Written by Rashid Maknin, Sr. Product Manager | Feb 24, 2026 9:35:51 AM

Security failures don’t come from bad intentions; they come from overloaded teams. When every system is “owned” by someone already stretched thin, security starts lagging.

Updates slip. Monitoring gaps form. And risk accumulates quietly.

This is why, with cloud infrastructure, security models are shifting away from ownership and toward something more reliable: Accountability.

What if the biggest improvement in security didn’t come from better tools, but from changing who is responsible for them? That shift is already happening with cloud computing security.

 

What Does Ownership Mean in Traditional IT Security?

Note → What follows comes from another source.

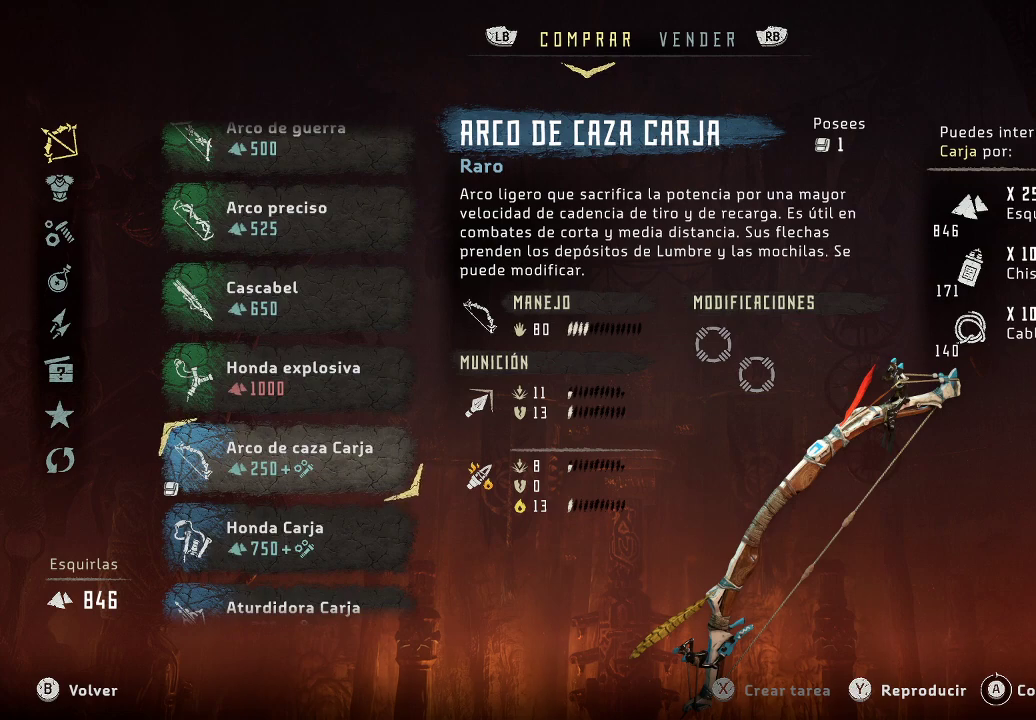
{"buttons": [], "left_stick": "center", "right_stick": "center", "events": []}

Tool ownership often implies responsibility without the allocated capacity to fulfill it.

In traditional on-premises environments, security tasks are typically assigned to local IT teams who also take care of infrastructure, users, incidents, and other projects. With many tasks competing for attention, security becomes one responsibility of many, rather than a dedicated, ongoing priority.

Security efforts easily slip down the list of urgent tasks, resulting in delayed software updates, sporadic monitoring, and ultimately, increased vulnerability to threats. When security is merely about ownership, there’s no guarantee of consistency.

 

Why Accountability Changes Security Outcomes

As more organizations experience cloud infrastructure security, they notice that something meaningful happens. When their service providers become accountable for system protection, they foster sustained security behavior.

When a service provider is accountable for system updates, monitoring, and response, security becomes a core operational function rather than a background task. On top of that, metrics, audits, and automation reinforce that accountability daily. Businesses see exponentially improved security outcomes when someone is measured on it.

 

How Cloud Services Enforce Accountability

Cloud-native services have security embedded into operations. Let’s look at printer security as an example, to see how cloud services enforce security accountability by design.

Customers using YSoft SAFEQ Cloud solutions experience provider accountability first-hand, through:

  • Applied automated deployments
  • Continuous vulnerability scanning
  • Managed detection and response
  • Regular audits as part of the default service

Our customers benefit from cloud infrastructure security that is actively and continuously maintained, not just periodically revisited.

As regulations tighten, the accountability approach to security matters even more. That’s because it better aligns with regulatory expectations.

Frameworks like ISO 27001, SOC 2, and emerging regulations increasingly demand evidence of ongoing control operations, incident readiness, and supply-chain transparency, not just documented policies.

By moving to the cloud, and shifting from tool ownership to risk ownership, organizations can meet regulators’ expectations regarding proof of practice.

📖 Read on → Cloud Print Security Is About Owning the Risk

 

What This Shift Means for Customers Evaluating Cloud Services

If you’re considering a move from on-prem to the cloud, it’s no longer enough to just ask “Where does it run?” Deployment models alone don’t account for the full risk equation. Instead, you need to drill down into the operational realities of who patches, who monitors, who responds, and how quickly.

Robust protection no longer hinges on where the data physically resides, but on ensuring that someone is continuously and actively responsible for maintaining, monitoring, and responding to security threats.

When you’re evaluating cloud services, remember this: Accountability is the new security perimeter and an essential line of defence against evolving risks.

 

Final Points

Cloud infrastructure security challenges the perception that owning systems equals controlling risk. In a world of constant change, real protection comes from clear accountability, automation, and transparency.

The safest systems aren’t the ones you own; they’re the ones someone is actively responsible for securing.

Your safest bet to uphold compliance-ready printer security (or security for any other IT tool) is to migrate your stack to the cloud. After all, telemetry data shows that 84% of on-prem installations have not been updated in the last 12 months, making them increasingly vulnerable to attacks.